Mediapart a rendu public un document interne du rectorat destiné aux chefs d'établissement de la Vienne. Dans ce document visant à prévenir la radicalisation en milieu scolaire, les termes utilisés peuvent surprendre. Le recteur d'académie, que nous avons contacté, n'a pas souhaité réagir.
Mediapart a publié ce vendredi 21 novembre sur son site internet un document interne émanant des services du rectorat de Poitiers intitulé "prévention de la radicalisation en milieu scolaire". Dans ce document de 14 pages, envoyé aux chefs d'établissement du département de la Vienne, il s'agit de donner des clés afin de repérer les éventuelles situations dangereuses.Dérapage ou maladresse ?
L'article est titré "Radicalisation religieuse : l'Education nationale dérape". La journaliste Lucie Delaporte passe en revue les différents outils devant permettre d'aider les chefs d'établissement à repérer les élèves sur le point de "basculer".Ainsi, une "barbe longue non taillée" ou un "cal sur le front" peuvent - selon ce document- être des "indicateurs d'une radicalisation" ; tout comme, faire "reférence à l'injustice en Palestine" ou montrer "un intérêt pour les débuts de l'Islam". De même, y figure une typologie pour le moins maladroite des éventuels candidats au "basculement".
D'anciens gendarmes ou policiers
Si ce document interne n'était pas destiné à être rendu public, il suscite néanmoins l'interrogation car les termes employés font plus penser à une description de police qu'à un document pédagogique.

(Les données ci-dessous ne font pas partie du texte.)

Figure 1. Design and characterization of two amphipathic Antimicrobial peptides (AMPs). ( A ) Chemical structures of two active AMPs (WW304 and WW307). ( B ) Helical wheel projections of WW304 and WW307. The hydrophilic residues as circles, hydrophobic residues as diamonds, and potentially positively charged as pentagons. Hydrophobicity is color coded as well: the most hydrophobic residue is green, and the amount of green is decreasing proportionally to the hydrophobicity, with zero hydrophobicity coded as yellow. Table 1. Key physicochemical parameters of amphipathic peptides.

Selon Mediapart, les auteurs de ce document seraient d'ailleurs "pour moitié d'anciens gendarmes ou policiers", membres des équipes mobiles de sécurité et à ce titre, fonctionnaires de l'Education Nationale travaillant en étroite collaboration avec les préfectures.Toujours selon nos confrères, le ministère de l'Education a reconnu que ce document "manque peut être de nuances".
Des questions sans réponse
Pourquoi un tel document a-t-il été établi ? Est-il le reflet d'une réalité en Poitou-Charentes ? Y a-t-il eu des cas de radicalisations dans l'académie ? Des élèves ont-ils déjà rejoint les rangs des combattants en Syrie ? Beaucoup de questions se posent ; elles restent ce samedi sans réponse.Le recteur de l'académie de Poitiers, Jacques Moret, n'a pas souhaité réagir à cette affaire.

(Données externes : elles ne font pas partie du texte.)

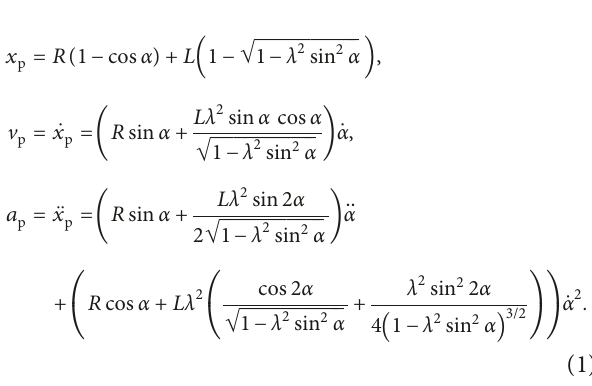
Figure 3: Variation of in-cylinder pressure.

Le syndicat SE-UNSA 86 réagit
Par la voix de son secrétaire départemental, le SE-UNSA 86 a réagi.Questionné sur la teneur de ce document, Jean-François Roland s'est montré surpris : "ce n'est pas vraiment le vocabulaire employé habituellement dans l'Education nationale. Si on reprend certains termes utilisés (NDLR : dans ce document), je pense que c'est une maladresse. "
Et d'ajouter : "C'est un document qui a sûrement été mal relu avant d'être publié à destination des chefs d'établissements de la Vienne".
Quant à savoir si ce document reflète une réalité dans le département, Jean-François Roland affirme n'avoir "pas connaissance de cas de jeunes qui seraient engagés dans le jihad (...) Mais si cela doit répondre à cette problématique-là, je n'ai rien contre".
Il tempère néanmoins ses propos : "C'est le rôle de l'Education nationale de le faire, en des termes sûrement un petit peu mieux choisis. Il ne s'agit pas non plus de mettre le feu dans les établissements".